Day 1: Introduction to SonarQube and Static Code Analysis

• What is SonarQube?
  • Overview of SonarQube and its benefits in DevSecOps.
  • Key features: Code quality, security analysis, and metrics.
• Getting Started with SonarQube
  • Installing and configuring SonarQube.
  • Understanding SonarQube dashboards and metrics.
• Hands-On Lab 1: Setting up SonarQube and analyzing a simple codebase.

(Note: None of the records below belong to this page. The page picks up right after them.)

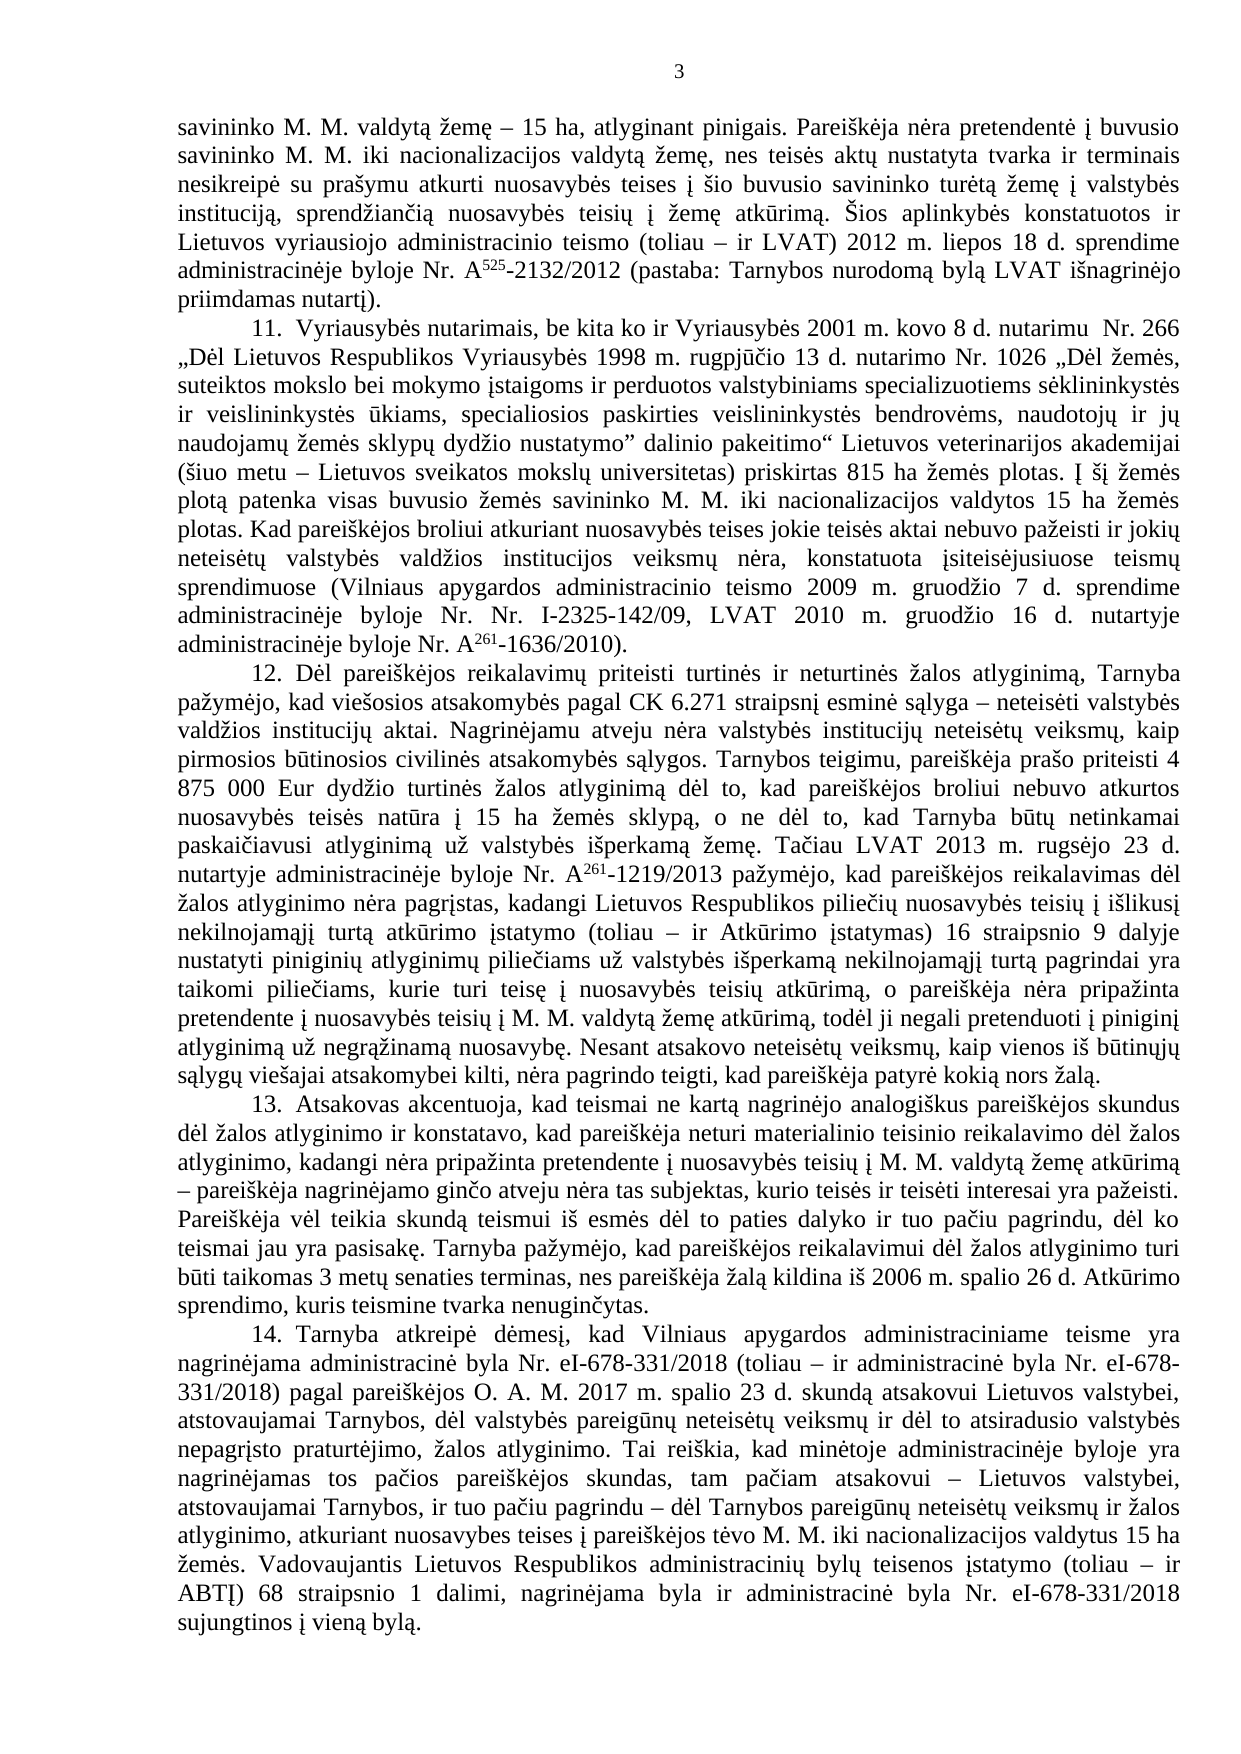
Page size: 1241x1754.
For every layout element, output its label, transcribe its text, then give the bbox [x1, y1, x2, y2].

text 13. Atsakovas akcentuoja, kad teismai ne kartą nagrinėjo analogiškus pareiškėjos skundus dėl žalos atlyginimo ir konstatavo, kad pareiškėja neturi materialinio teisinio reikalavimo dėl žalos atlyginimo, kadangi nėra pripažinta pretendente į nuosavybės teisių į M. M. valdytą žemę atkūrimą – pareiškėja nagrinėjamo ginčo atveju nėra tas subjektas, kurio teisės ir teisėti interesai yra pažeisti. Pareiškėja vėl teikia skundą teismui iš esmės dėl to paties dalyko ir tuo pačiu pagrindu, dėl ko teismai jau yra pasisakę. Tarnyba pažymėjo, kad pareiškėjos reikalavimui dėl žalos atlyginimo turi būti taikomas 3 metų senaties terminas, nes pareiškėja žalą kildina iš 2006 m. spalio 26 d. Atkūrimo sprendimo, kuris teismine tvarka nenuginčytas. [177, 1089, 1181, 1319]
text 12. Dėl pareiškėjos reikalavimų priteisti turtinės ir neturtinės žalos atlyginimą, Tarnyba pažymėjo, kad viešosios atsakomybės pagal CK 6.271 straipsnį esminė sąlyga – neteisėti valstybės valdžios institucijų aktai. Nagrinėjamu atveju nėra valstybės institucijų neteisėtų veiksmų, kaip pirmosios būtinosios civilinės atsakomybės sąlygos. Tarnybos teigimu, pareiškėja prašo priteisti 4 875 000 Eur dydžio turtinės žalos atlyginimą dėl to, kad pareiškėjos broliui nebuvo atkurtos nuosavybės teisės natūra į 15 ha žemės sklypą, o ne dėl to, kad Tarnyba būtų netinkamai paskaičiavusi atlyginimą už valstybės išperkamą žemę. Tačiau LVAT 2013 m. rugsėjo 23 d. nutartyje administracinėje byloje Nr. A261-1219/2013 pažymėjo, kad pareiškėjos reikalavimas dėl žalos atlyginimo nėra pagrįstas, kadangi Lietuvos Respublikos piliečių nuosavybės teisių į išlikusį nekilnojamąjį turtą atkūrimo įstatymo (toliau – ir Atkūrimo įstatymas) 16 straipsnio 9 dalyje nustatyti piniginių atlyginimų piliečiams už valstybės išperkamą nekilnojamąjį turtą pagrindai yra taikomi piliečiams, kurie turi teisę į nuosavybės teisių atkūrimą, o pareiškėja nėra pripažinta pretendente į nuosavybės teisių į M. M. valdytą žemę atkūrimą, todėl ji negali pretenduoti į piniginį atlyginimą už negrąžinamą nuosavybę. Nesant atsakovo neteisėtų veiksmų, kaip vienos iš būtinųjų sąlygų viešajai atsakomybei kilti, nėra pagrindo teigti, kad pareiškėja patyrė kokią nors žalą. [177, 658, 1181, 1089]
text 11. Vyriausybės nutarimais, be kita ko ir Vyriausybės 2001 m. kovo 8 d. nutarimu Nr. 266 „Dėl Lietuvos Respublikos Vyriausybės 1998 m. rugpjūčio 13 d. nutarimo Nr. 1026 „Dėl žemės, suteiktos mokslo bei mokymo įstaigoms ir perduotos valstybiniams specializuotiems sėklininkystės ir veislininkystės ūkiams, specialiosios paskirties veislininkystės bendrovėms, naudotojų ir jų naudojamų žemės sklypų dydžio nustatymo” dalinio pakeitimo“ Lietuvos veterinarijos akademijai (šiuo metu – Lietuvos sveikatos mokslų universitetas) priskirtas 815 ha žemės plotas. Į šį žemės plotą patenka visas buvusio žemės savininko M. M. iki nacionalizacijos valdytos 15 ha žemės plotas. Kad pareiškėjos broliui atkuriant nuosavybės teises jokie teisės aktai nebuvo pažeisti ir jokių neteisėtų valstybės valdžios institucijos veiksmų nėra, konstatuota įsiteisėjusiuose teismų sprendimuose (Vilniaus apygardos administracinio teismo 2009 m. gruodžio 7 d. sprendime administracinėje byloje Nr. Nr. I-2325-142/09, LVAT 2010 m. gruodžio 16 d. nutartyje administracinėje byloje Nr. A261-1636/2010). [177, 313, 1181, 658]
text savininko M. M. valdytą žemę – 15 ha, atlyginant pinigais. Pareiškėja nėra pretendentė į buvusio savininko M. M. iki nacionalizacijos valdytą žemę, nes teisės aktų nustatyta tvarka ir terminais nesikreipė su prašymu atkurti nuosavybės teises į šio buvusio savininko turėtą žemę į valstybės instituciją, sprendžiančią nuosavybės teisių į žemę atkūrimą. Šios aplinkybės konstatuotos ir Lietuvos vyriausiojo administracinio teismo (toliau – ir LVAT) 2012 m. liepos 18 d. sprendime administracinėje byloje Nr. A525-2132/2012 (pastaba: Tarnybos nurodomą bylą LVAT išnagrinėjo priimdamas nutartį). [177, 112, 1181, 313]
text 14. Tarnyba atkreipė dėmesį, kad Vilniaus apygardos administraciniame teisme yra nagrinėjama administracinė byla Nr. eI-678-331/2018 (toliau – ir administracinė byla Nr. eI-678-331/2018) pagal pareiškėjos O. A. M. 2017 m. spalio 23 d. skundą atsakovui Lietuvos valstybei, atstovaujamai Tarnybos, dėl valstybės pareigūnų neteisėtų veiksmų ir dėl to atsiradusio valstybės nepagrįsto praturtėjimo, žalos atlyginimo. Tai reiškia, kad minėtoje administracinėje byloje yra nagrinėjamas tos pačios pareiškėjos skundas, tam pačiam atsakovui – Lietuvos valstybei, atstovaujamai Tarnybos, ir tuo pačiu pagrindu – dėl Tarnybos pareigūnų neteisėtų veiksmų ir žalos atlyginimo, atkuriant nuosavybes teises į pareiškėjos tėvo M. M. iki nacionalizacijos valdytus 15 ha žemės. Vadovaujantis Lietuvos Respublikos administracinių bylų teisenos įstatymo (toliau – ir ABTĮ) 68 straipsnio 1 dalimi, nagrinėjama byla ir administracinė byla Nr. eI-678-331/2018 sujungtinos į vieną bylą. [177, 1319, 1181, 1636]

Day 2: Code Quality Analysis

• Understanding Code Quality Metrics
  • Code smells, bugs, and vulnerabilities.
  • Measuring maintainability, reliability, and security.
• Analyzing Codebases with SonarQube
  • Configuring rules and profiles for analysis.
  • Customizing quality gates and thresholds.
• Hands-On Lab 2: Analyzing a project and interpreting results.

 

Day 3: Advanced SonarQube Features

• Managing Plugins and Extensions
  • Installing and configuring plugins for enhanced functionality.
  • Language-specific analysis (Java, Python, etc.).
• Integration with Version Control
  • Linking SonarQube with Git repositories.
  • Pull request decoration and inline feedback.
• Hands-On Lab 3: Enhancing analysis with plugins and version control integration.

 

Day 4: CI/CD Integration

• SonarQube in CI/CD Pipelines
  • Integrating SonarQube with Jenkins, GitLab, and GitHub Actions.
  • Automating code quality checks in builds.
• Best Practices in Continuous Quality
  • Monitoring and maintaining quality over time.
  • Setting up automated alerts and reports.
• Hands-On Lab 4: Configuring SonarQube in a CI/CD pipeline.

 

Day 5: Scaling SonarQube and Best Practices

• Scaling and Performance Optimization
  • Managing large codebases and multi-project setups.
  • Optimizing SonarQube for enterprise environments.
• Best Practices for Code Quality Management
  • Ensuring team adoption and consistent use.
  • Periodic audits and compliance checks.
• Final Project: Analyzing and improving the quality of a complex codebase using SonarQube.

 

Outcome:

By completing this 5-day SonarQube Training Course, participants will gain expertise in configuring and using SonarQube for code quality and security analysis. They will be able to identify and resolve code issues, integrate SonarQube into CI/CD pipelines, and maintain high-quality, secure, and maintainable codebases.

Approach:

• Blended Learning: A mix of lectures, live demos, and hands-on labs.
• Interactive Sessions: Group activities and discussions to reinforce concepts.
• Assessment: A final evaluation to gauge participants’ understanding and application.
• Resource Support: Access to guides, cheat sheets, and lab environments.

 

Logistics:

• Participants must bring their AGSI-provided laptops.
• Support from instructors available throughout the course.

 

Conclusion:

This bootcamp is designed to upskill AGSI’s team in DevSecOps, enabling them to adopt secure, automated, and efficient practices in their projects. Participants will leave with practical skills, ready to implement DevSecOps principles in their roles.